Oscar Vargas es el presidente del Centro Tradicionalista Gauchos de 9 de Julio, pero Inés Pastén, la famosa ‘China’, siempre estuvo hombro a hombro con su marido. Desde que se cruzaron hace casi cuatro décadas en el campo profundo de Angaco vienen superando obstáculos y disfrutando logros con el amor y la compresión como sus principales secretos.
Oscar Vargas y la 'China' Pastén: del campo angaquero al corazón de la tradición en 9 de Julio con el amor como testigo
Llevan 39 años juntos y la gran mayoría de ellos siendo parte importante del Centro Tradicionalista Gauchos de 9 de Julio. Tuvieron un hijo y dos nietos, en quienes volcaron los nobles valores de la paisanada.
La China señaló a un tío suyo como el responsable de introducir a Oscar en su camino y de ahí la conexión se volvió inquebrantable. “Yo vivía en El Bosque, en Angaco, y él vivía Guayaupa, en el mismísimo campo. Por intermedio de un tío mío lo conocí y desde ahí que venimos juntos. Lo tuve que sacar de allá porque ya parecía un indio (risas)”, recordó Inés.
Antes de dejar pasar ese capítulo de su particular historia, Oscar metió bocado dentro del entrañable sentido del humor que también comparten: “El tío le dijo ‘metete con el Oscar que es hacendado’ y le escaparon para la bosta (risas)”.
Con el noviazgo afianzado –y el correspondiente visto bueno de la familia de la señorita, que era inevitable en tiempos pasados- decidieron buscar un sitio algo más urbano y terminaron en 9 de Julio.
“Anduvimos un tiempo sin tener donde vivir y después me salió trabajo manejando un camión. Años más tarde tuve la suerte de poder comprar uno propio y empecé a trabajar por mi cuenta.
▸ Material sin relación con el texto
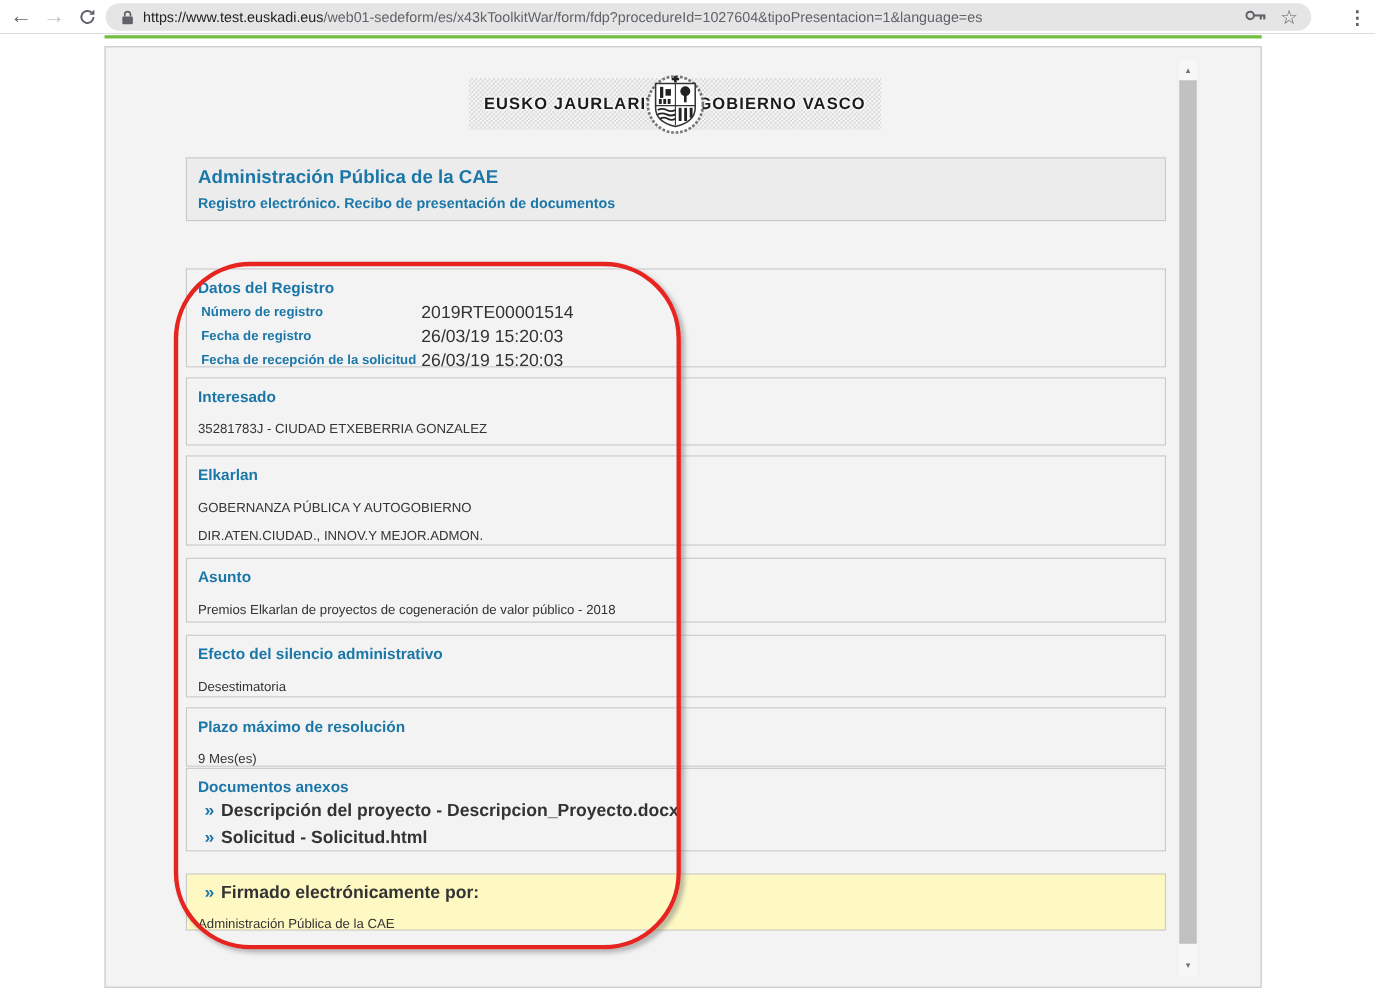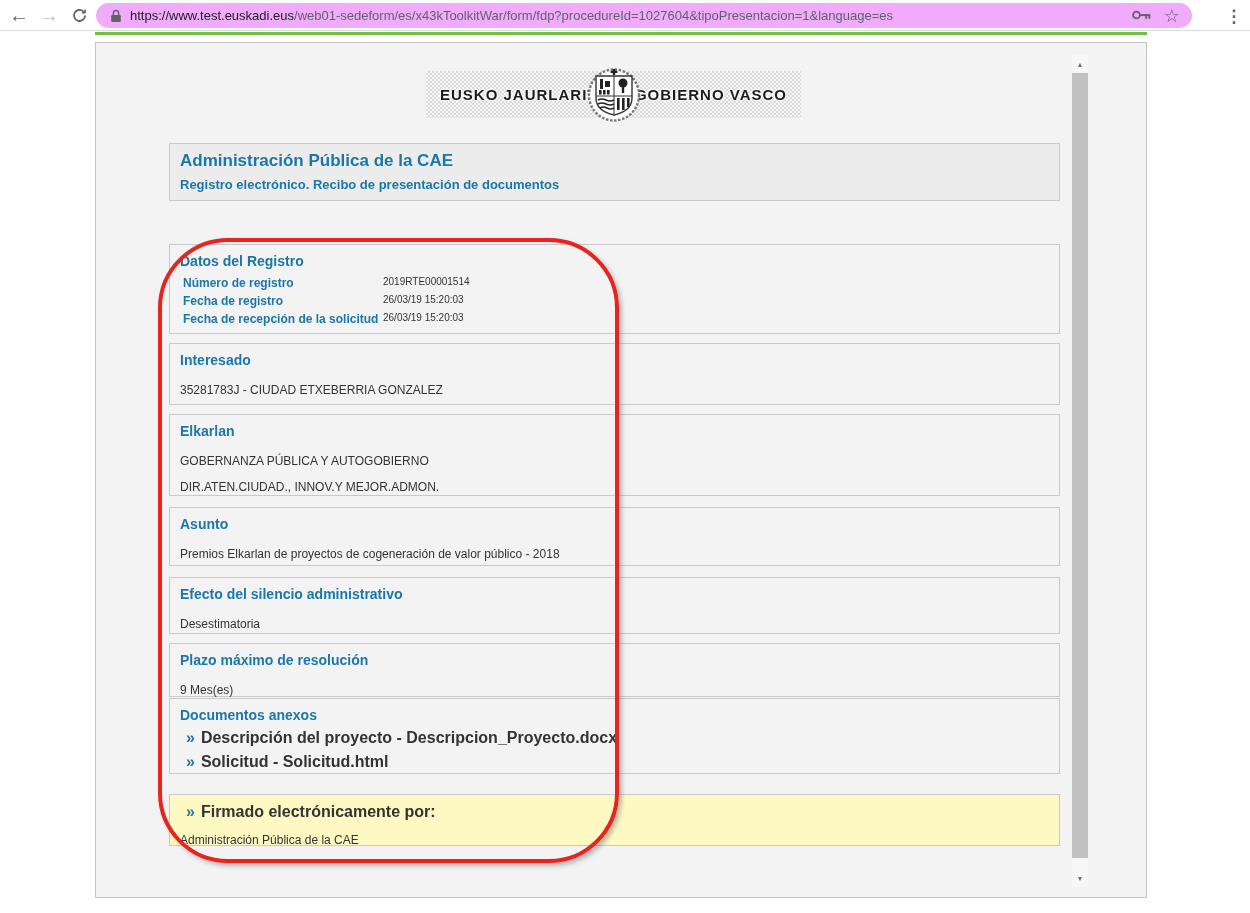--- a/index.html
+++ b/index.html
@@ -7,21 +7,21 @@
   #screen { position:relative; width:1250px; height:913px; overflow:hidden; background:#fff; }
 
   
   .chrome { position:absolute; left:0; top:0; width:1250px; height:31px; background:#ffffff; border-bottom:1px solid #dadce0; }
   .nav-btn { position:absolute; top:2px; width:26px; height:26px; display:flex; align-items:center; justify-content:center;
              font-size:20px; color:#5f6368; cursor:pointer; border-radius:50%; }
   .nav-btn.disabled { color:#bdc1c6; }
   #btn-back { left:6px; }
   #btn-forward { left:36px; }
   #btn-reload { left:66px; }
-  .addr { position:absolute; left:96px; top:3px; width:1096px; height:25px; background:#f0abfc; border-radius:13px;
+  .addr { position:absolute; left:96px; top:3px; width:1096px; height:25px; background:#e5e5e5; border-radius:13px;
           display:flex; align-items:center; padding:0 10px; }
   .addr .lock { flex:0 0 auto; margin:0 8px 0 4px; display:flex; }
   .addr .url { font-size:13px; white-space:nowrap; overflow:hidden; flex:1 1 auto; }
   .url .host { color:#202124; }
   .url .path { color:#5f6368; }
   .addr .right-icons { flex:0 0 auto; display:flex; align-items:center; gap:12px; margin-right:2px; }
   .icon-star { font-size:18px; color:#5f6368; line-height:1; cursor:pointer; }
   .menu-dots { position:absolute; right:4px; top:3px; width:24px; height:26px; display:flex; align-items:center; justify-content:center;
                font-size:17px; font-weight:bold; color:#5f6368; letter-spacing:0; cursor:pointer; }
 
@@ -47,21 +47,21 @@
   .hdr-title { color:#1b77a8; font-size:17px; font-weight:bold; margin-bottom:6px; }
   .hdr-sub { color:#1b77a8; font-size:13px; font-weight:bold; }
 
   
   .sec { position:absolute; left:73px; width:891px; background:#f3f3f3; border:1px solid #c9c9c9; padding:8px 10px; }
   .sec-title { color:#1b77a8; font-size:14px; font-weight:bold; }
   .sec-text { color:#333; font-size:12px; }
   .kv-table { margin-top:7px; }
   .kv-row { display:flex; margin-bottom:4px; }
   .kv-label { width:203px; padding-left:3px; color:#1b77a8; font-size:12px; font-weight:bold; }
-  .kv-value { color:#333; font-size:10px;text-align:right; }
+  .kv-value { color:#333; font-size:16px;text-align:right; }
   .doc-item { margin:6px 0 0 6px; font-size:16px; font-weight:bold; color:#333; cursor:pointer; }
   .bullet { color:#1b77a8; font-weight:bold; margin-right:6px; }
   #sec-registro { top:201px; height:90px; }
   #sec-interesado { top:300px; height:62px; }
   #sec-destino { top:371px; height:82px; }
   #sec-asunto { top:464px; height:59px; }
   #sec-silencio { top:534px; height:57px; }
   #sec-plazo { top:600px; height:54px; }
   #sec-documentos { top:655px; height:76px; }
   #sec-firmado { top:751px; height:52px; background:#fef9c3; }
Hoy gracias a Dios ya tengo unos cuantos años trabajando para la Municipalidad y ya estamos más tranquilos”, comentó el presidente de la agrupación nuevejulina.
Su esposa, a quien señalan como la creadora de las sopaipillas más ricas del departamento y sus alrededores, asintió el relato de su compañero y agregó: “También trabajamos mucho tiempo en la cosecha y en todo lo que hacía falta para sumar en la familia. Cuando él ya se estableció con su trabajo del camión, yo me quedé en casa”.
Ambos comparten un hijo, el cual les regaló dos nietos que son ‘repegotes’ de los abuelos. “Me sacan hasta lo que no tengo (risas)”, aseguró la China, mientras el abuelo orgulloso convocaba a Denise (18) y Gabriel (15) a la charla.
“Me gustan mucho las destrezas, principalmente ‘el juego del 8’. Tengo que decir que me cuesta levantarme en la semana para ir a la escuela, pero los domingos pego un salto de la cama para estar en las jineteadas”, confesó nieto.
Su hermana reconoció que lo suyo no son los caballos en sí, pero “me gusta mucho venir para acompañar a mi hermano y mis abuelos. Disfrutamos mucho en familia de estos momentos.